What you have to do >> Each line in the entries that has the word "abdominal" has to be copied.

Stored dataset items
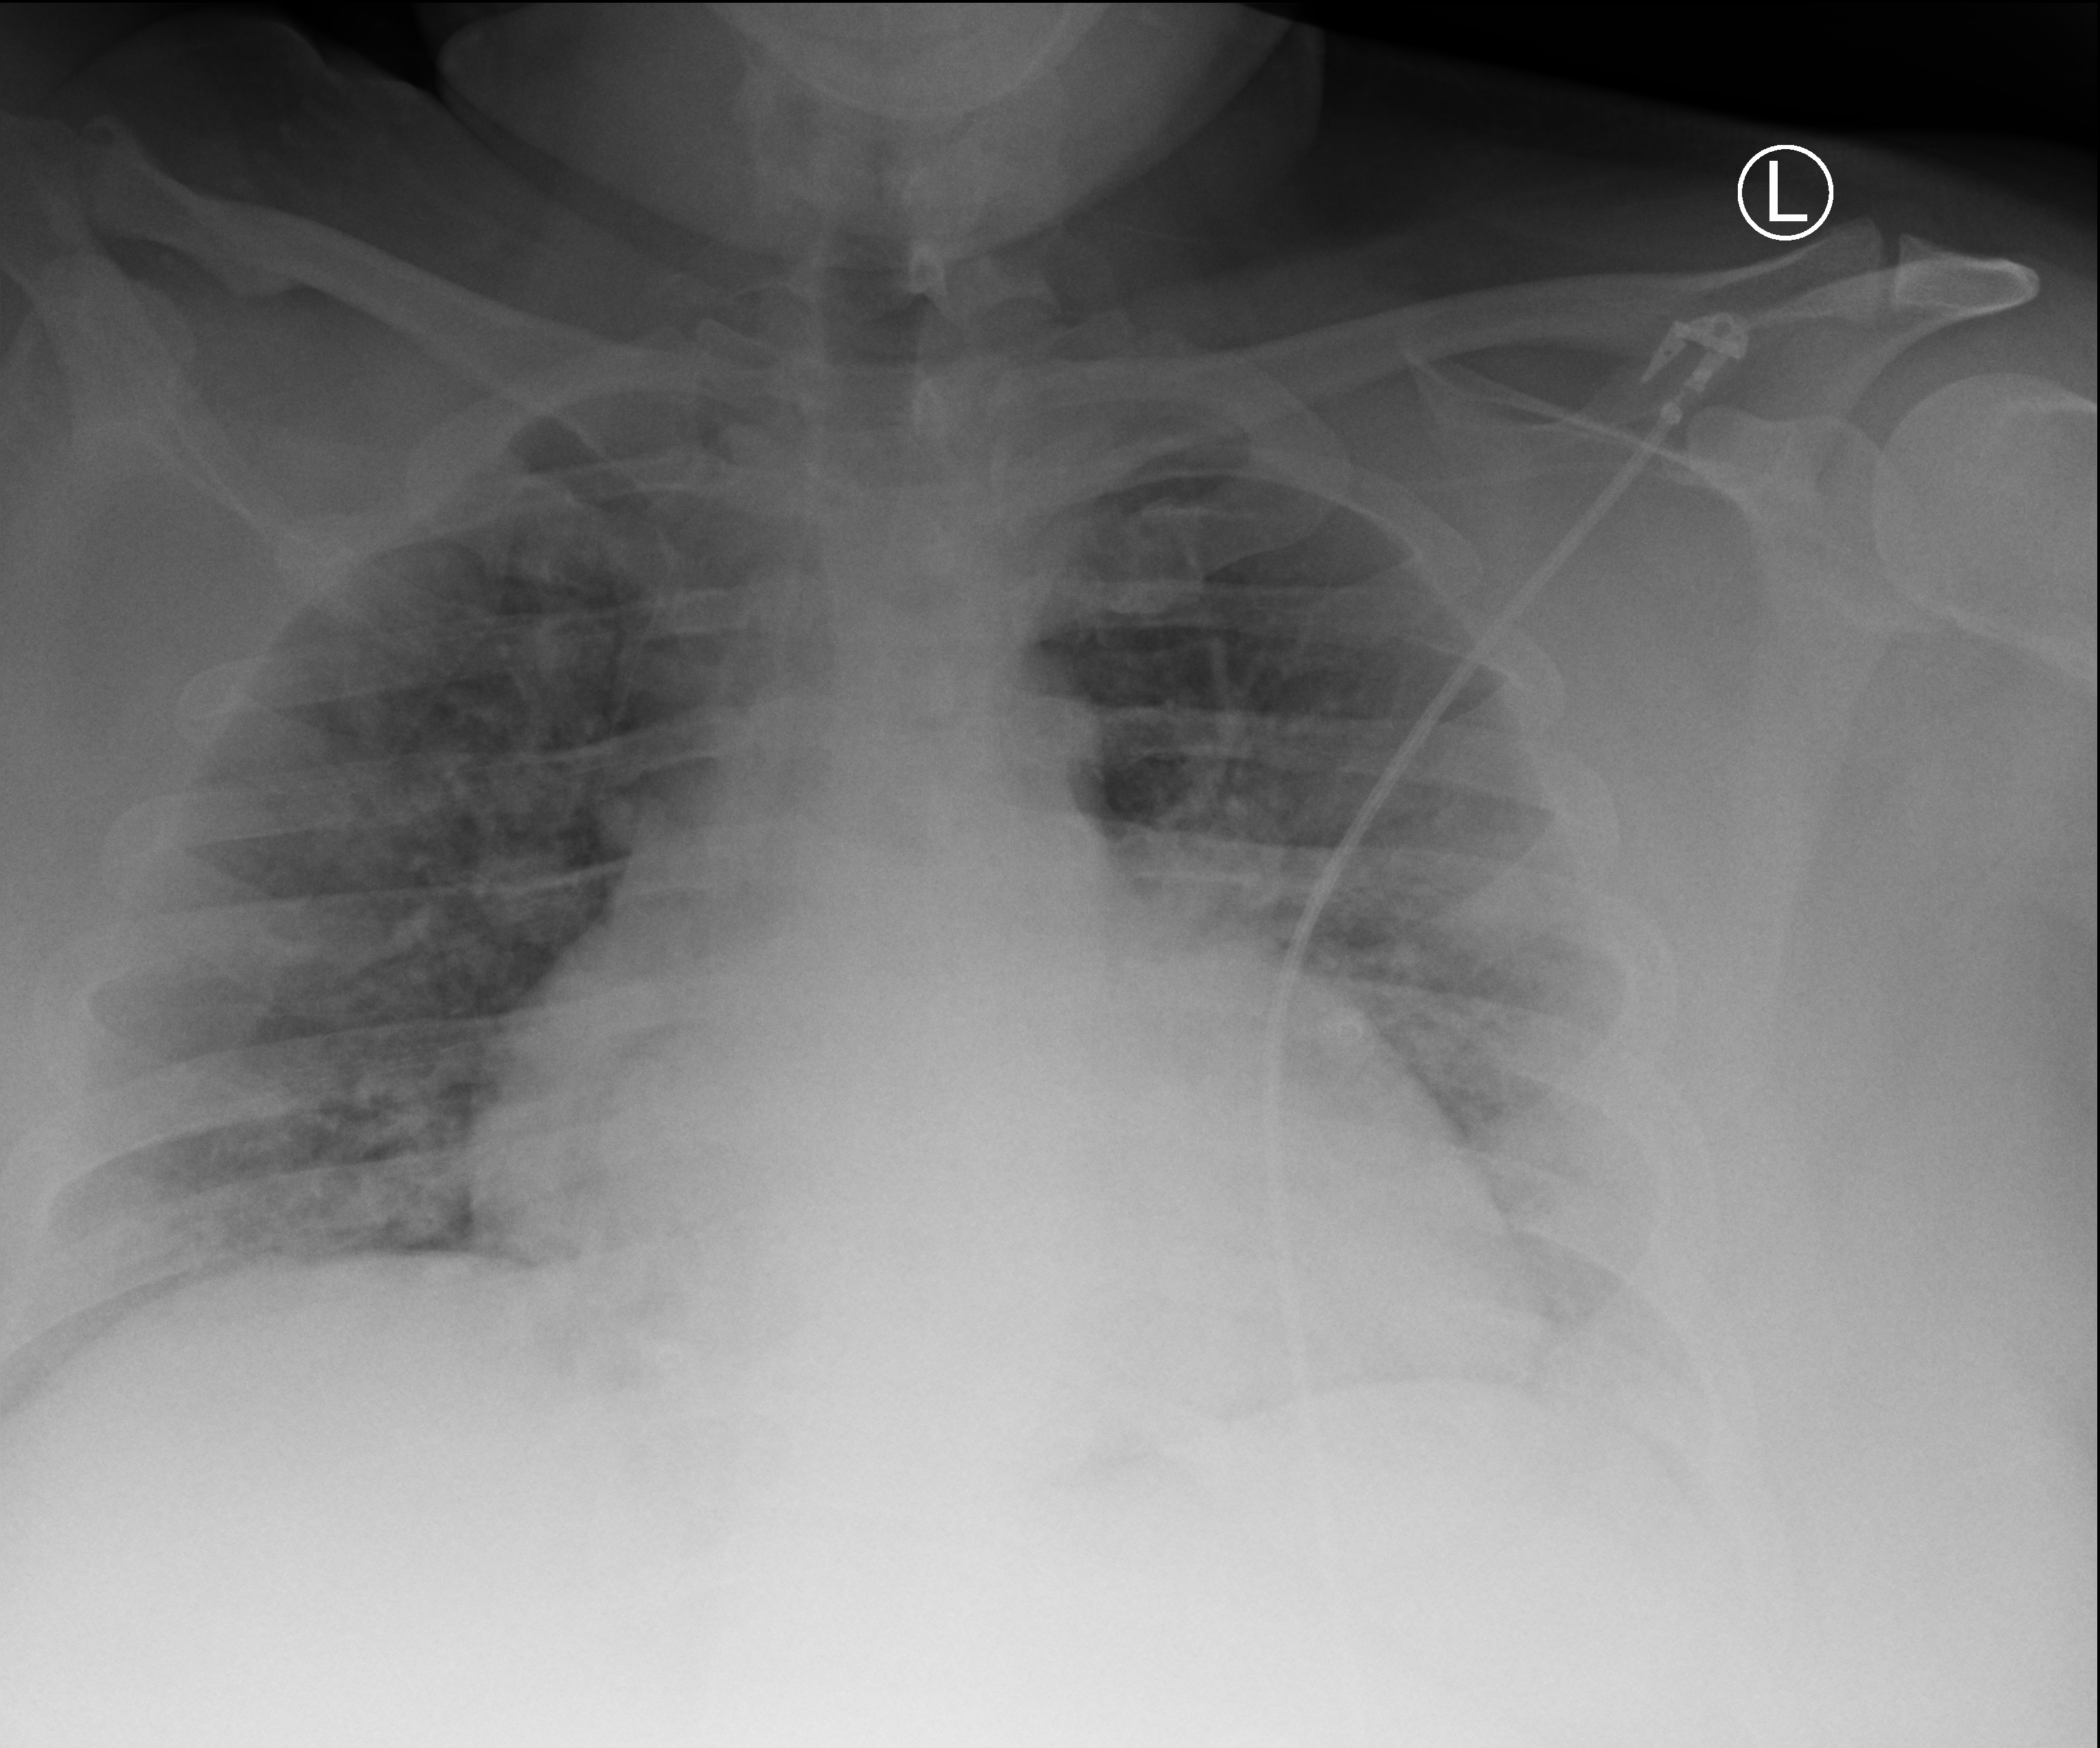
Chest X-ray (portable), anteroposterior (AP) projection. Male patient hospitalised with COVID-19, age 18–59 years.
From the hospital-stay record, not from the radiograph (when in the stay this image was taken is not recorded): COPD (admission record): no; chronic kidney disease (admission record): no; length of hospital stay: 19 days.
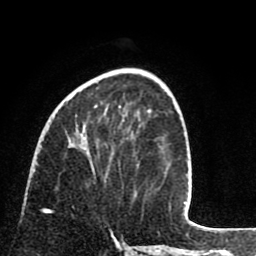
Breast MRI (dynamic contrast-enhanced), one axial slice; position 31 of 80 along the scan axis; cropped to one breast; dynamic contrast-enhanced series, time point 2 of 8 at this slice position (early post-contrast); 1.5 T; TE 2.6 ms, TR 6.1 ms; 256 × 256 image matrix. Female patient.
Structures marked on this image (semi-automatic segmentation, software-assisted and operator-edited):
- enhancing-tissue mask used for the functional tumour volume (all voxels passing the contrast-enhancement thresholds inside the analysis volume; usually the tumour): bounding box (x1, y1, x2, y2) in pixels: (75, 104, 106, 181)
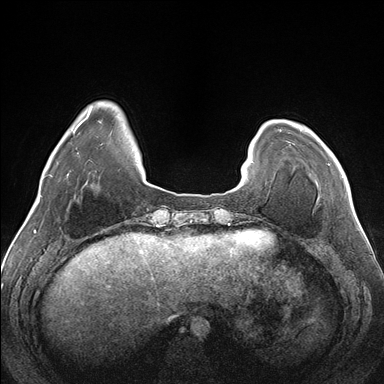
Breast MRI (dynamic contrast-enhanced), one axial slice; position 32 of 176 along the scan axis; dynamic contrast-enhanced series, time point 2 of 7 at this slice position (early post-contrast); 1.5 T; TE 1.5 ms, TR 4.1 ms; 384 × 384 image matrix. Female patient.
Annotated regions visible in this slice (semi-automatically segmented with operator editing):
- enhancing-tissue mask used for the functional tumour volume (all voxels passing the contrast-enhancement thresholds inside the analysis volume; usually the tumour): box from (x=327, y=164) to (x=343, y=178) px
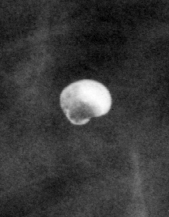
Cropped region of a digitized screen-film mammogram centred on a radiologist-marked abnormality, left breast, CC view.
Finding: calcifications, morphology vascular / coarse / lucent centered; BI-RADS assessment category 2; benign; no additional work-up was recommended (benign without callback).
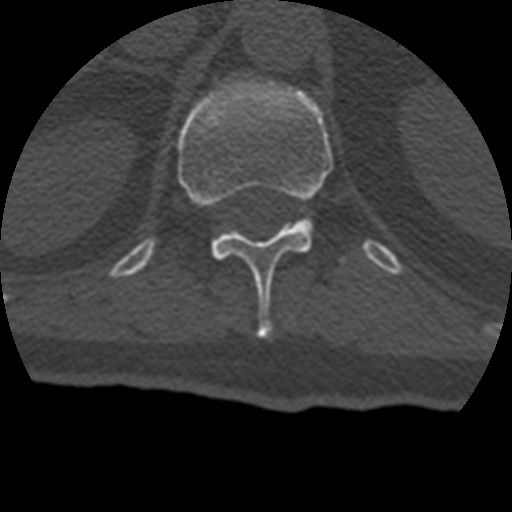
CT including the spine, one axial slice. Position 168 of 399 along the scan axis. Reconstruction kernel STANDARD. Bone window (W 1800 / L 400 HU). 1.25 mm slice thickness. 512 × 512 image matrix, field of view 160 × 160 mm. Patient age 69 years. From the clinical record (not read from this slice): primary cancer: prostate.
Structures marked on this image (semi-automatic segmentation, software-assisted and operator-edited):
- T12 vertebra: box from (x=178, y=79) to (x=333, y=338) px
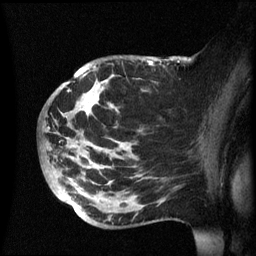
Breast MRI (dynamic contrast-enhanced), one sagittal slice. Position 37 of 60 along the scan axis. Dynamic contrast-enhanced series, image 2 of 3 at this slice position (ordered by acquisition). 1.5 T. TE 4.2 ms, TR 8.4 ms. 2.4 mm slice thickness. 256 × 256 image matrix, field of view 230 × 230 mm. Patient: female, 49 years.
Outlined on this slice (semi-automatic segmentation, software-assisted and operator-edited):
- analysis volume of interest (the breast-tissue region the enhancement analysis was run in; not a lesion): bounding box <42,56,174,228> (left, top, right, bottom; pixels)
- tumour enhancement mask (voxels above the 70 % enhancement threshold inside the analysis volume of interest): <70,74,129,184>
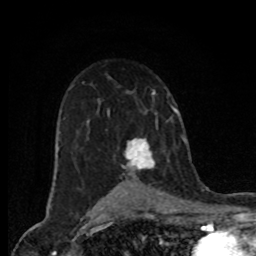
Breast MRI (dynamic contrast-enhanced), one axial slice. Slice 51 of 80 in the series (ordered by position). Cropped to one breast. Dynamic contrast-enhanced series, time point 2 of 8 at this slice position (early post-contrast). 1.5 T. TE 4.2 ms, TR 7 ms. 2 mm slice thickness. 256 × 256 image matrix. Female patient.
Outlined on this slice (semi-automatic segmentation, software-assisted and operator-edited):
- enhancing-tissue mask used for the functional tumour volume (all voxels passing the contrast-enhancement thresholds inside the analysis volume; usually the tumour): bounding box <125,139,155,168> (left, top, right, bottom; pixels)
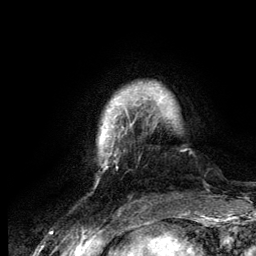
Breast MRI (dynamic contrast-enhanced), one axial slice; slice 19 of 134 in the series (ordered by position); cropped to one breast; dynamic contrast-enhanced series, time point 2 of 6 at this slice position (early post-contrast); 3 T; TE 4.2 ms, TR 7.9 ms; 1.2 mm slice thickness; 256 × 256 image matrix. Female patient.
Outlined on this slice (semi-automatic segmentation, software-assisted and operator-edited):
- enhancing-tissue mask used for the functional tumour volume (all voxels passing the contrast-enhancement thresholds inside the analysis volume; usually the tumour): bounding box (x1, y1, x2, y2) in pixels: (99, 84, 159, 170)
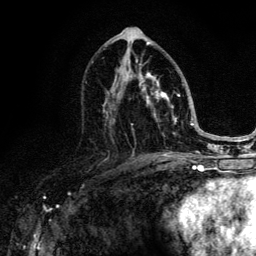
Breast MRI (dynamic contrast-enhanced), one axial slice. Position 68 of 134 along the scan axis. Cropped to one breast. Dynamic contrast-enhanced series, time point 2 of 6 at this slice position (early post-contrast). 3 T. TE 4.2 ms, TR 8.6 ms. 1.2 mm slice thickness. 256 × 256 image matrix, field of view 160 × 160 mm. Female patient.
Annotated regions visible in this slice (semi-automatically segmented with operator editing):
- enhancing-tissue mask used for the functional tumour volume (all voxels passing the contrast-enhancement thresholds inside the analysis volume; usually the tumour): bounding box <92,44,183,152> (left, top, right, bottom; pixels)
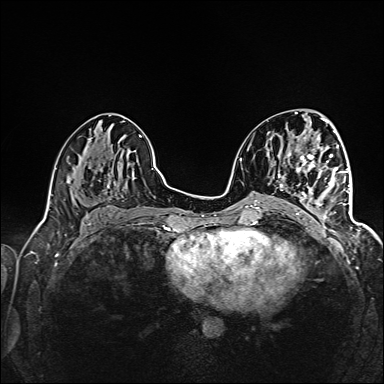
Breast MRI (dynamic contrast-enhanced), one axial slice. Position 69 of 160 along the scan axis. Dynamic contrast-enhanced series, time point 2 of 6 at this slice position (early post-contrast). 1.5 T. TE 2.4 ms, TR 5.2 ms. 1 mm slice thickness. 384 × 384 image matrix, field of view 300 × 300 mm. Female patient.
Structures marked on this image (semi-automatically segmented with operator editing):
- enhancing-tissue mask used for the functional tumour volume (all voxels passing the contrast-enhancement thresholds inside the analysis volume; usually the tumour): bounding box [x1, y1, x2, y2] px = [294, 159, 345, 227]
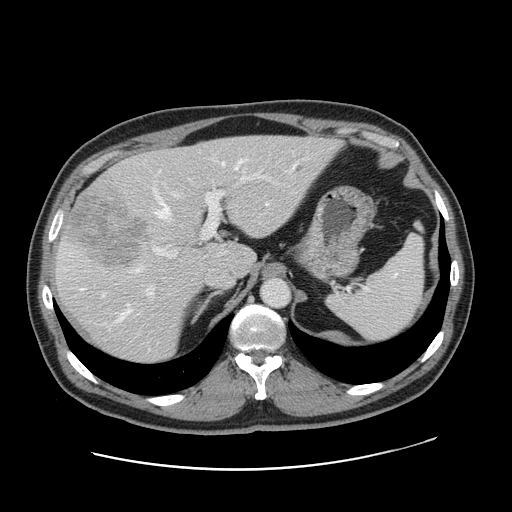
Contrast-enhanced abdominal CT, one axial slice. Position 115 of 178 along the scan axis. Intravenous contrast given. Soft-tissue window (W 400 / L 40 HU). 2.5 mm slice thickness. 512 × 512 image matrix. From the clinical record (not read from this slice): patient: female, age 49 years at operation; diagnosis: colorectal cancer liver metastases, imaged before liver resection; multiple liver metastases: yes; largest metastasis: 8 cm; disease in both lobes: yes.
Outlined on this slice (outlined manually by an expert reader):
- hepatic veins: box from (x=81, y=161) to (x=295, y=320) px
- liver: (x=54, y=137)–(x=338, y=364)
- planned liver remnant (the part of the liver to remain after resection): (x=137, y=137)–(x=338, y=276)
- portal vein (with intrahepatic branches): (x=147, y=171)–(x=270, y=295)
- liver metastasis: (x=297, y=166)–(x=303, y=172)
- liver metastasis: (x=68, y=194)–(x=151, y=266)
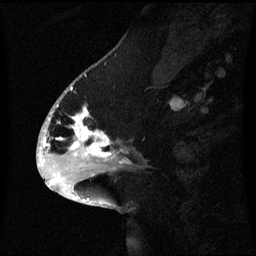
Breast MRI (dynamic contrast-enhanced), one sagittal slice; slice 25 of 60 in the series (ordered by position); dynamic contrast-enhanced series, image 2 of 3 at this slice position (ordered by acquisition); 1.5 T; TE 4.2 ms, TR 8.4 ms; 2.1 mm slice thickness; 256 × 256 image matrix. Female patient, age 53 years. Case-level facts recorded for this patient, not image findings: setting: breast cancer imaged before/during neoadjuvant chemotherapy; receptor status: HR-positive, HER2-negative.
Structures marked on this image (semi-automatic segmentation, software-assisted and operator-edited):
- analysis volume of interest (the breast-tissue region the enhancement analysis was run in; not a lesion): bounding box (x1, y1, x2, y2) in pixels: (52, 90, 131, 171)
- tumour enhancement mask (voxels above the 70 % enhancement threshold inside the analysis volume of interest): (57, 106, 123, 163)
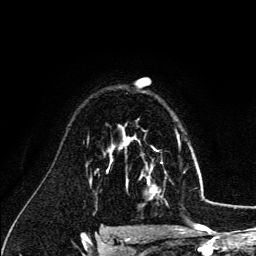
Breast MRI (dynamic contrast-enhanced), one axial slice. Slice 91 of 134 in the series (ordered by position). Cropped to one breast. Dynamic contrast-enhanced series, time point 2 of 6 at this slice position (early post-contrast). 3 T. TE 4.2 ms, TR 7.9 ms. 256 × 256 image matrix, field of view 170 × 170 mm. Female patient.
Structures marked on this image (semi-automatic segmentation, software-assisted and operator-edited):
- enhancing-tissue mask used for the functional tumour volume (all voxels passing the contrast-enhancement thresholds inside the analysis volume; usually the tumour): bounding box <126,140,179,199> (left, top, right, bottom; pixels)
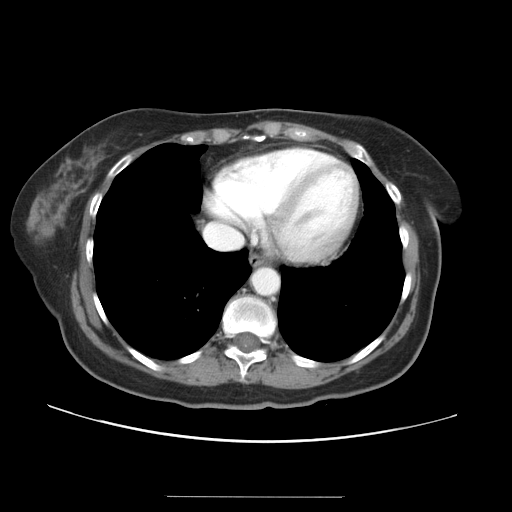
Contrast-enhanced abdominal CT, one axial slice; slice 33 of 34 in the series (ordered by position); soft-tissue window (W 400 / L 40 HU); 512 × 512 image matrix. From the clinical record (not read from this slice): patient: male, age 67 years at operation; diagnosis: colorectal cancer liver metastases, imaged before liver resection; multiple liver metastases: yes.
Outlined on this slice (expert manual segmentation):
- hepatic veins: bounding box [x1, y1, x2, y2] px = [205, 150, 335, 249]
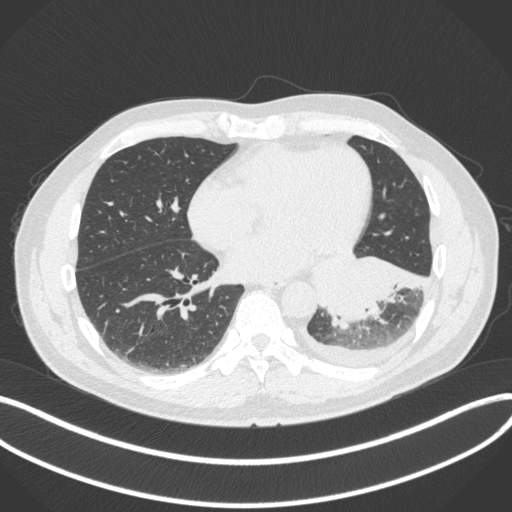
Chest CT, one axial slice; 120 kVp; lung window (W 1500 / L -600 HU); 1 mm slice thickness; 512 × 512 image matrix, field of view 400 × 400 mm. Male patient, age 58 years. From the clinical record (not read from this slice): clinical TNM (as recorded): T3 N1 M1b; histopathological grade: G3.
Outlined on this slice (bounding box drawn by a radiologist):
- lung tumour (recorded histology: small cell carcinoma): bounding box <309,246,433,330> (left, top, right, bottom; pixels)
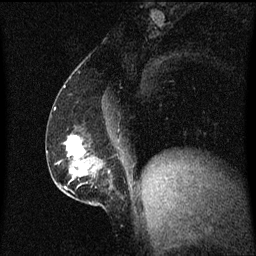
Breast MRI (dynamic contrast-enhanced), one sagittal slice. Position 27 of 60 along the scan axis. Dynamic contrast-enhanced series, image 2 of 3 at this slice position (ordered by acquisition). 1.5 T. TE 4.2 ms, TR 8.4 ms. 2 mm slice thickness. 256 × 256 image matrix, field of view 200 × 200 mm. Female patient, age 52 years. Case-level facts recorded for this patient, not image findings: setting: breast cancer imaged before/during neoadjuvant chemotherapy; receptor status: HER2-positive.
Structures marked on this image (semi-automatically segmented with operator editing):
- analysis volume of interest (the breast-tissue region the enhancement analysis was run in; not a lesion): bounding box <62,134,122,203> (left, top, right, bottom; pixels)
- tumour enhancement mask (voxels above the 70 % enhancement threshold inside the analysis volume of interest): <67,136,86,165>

Solution for this problem >>
Contrast-enhanced abdominal CT, one axial slice. Position 115 of 178 along the scan axis. Intravenous contrast given. Soft-tissue window (W 400 / L 40 HU). 2.5 mm slice thickness. 512 × 512 image matrix. From the clinical record (not read from this slice): patient: female, age 49 years at operation; diagnosis: colorectal cancer liver metastases, imaged before liver resection; multiple liver metastases: yes; largest metastasis: 8 cm; disease in both lobes: yes.
Contrast-enhanced abdominal CT, one axial slice; slice 33 of 34 in the series (ordered by position); soft-tissue window (W 400 / L 40 HU); 512 × 512 image matrix. From the clinical record (not read from this slice): patient: male, age 67 years at operation; diagnosis: colorectal cancer liver metastases, imaged before liver resection; multiple liver metastases: yes.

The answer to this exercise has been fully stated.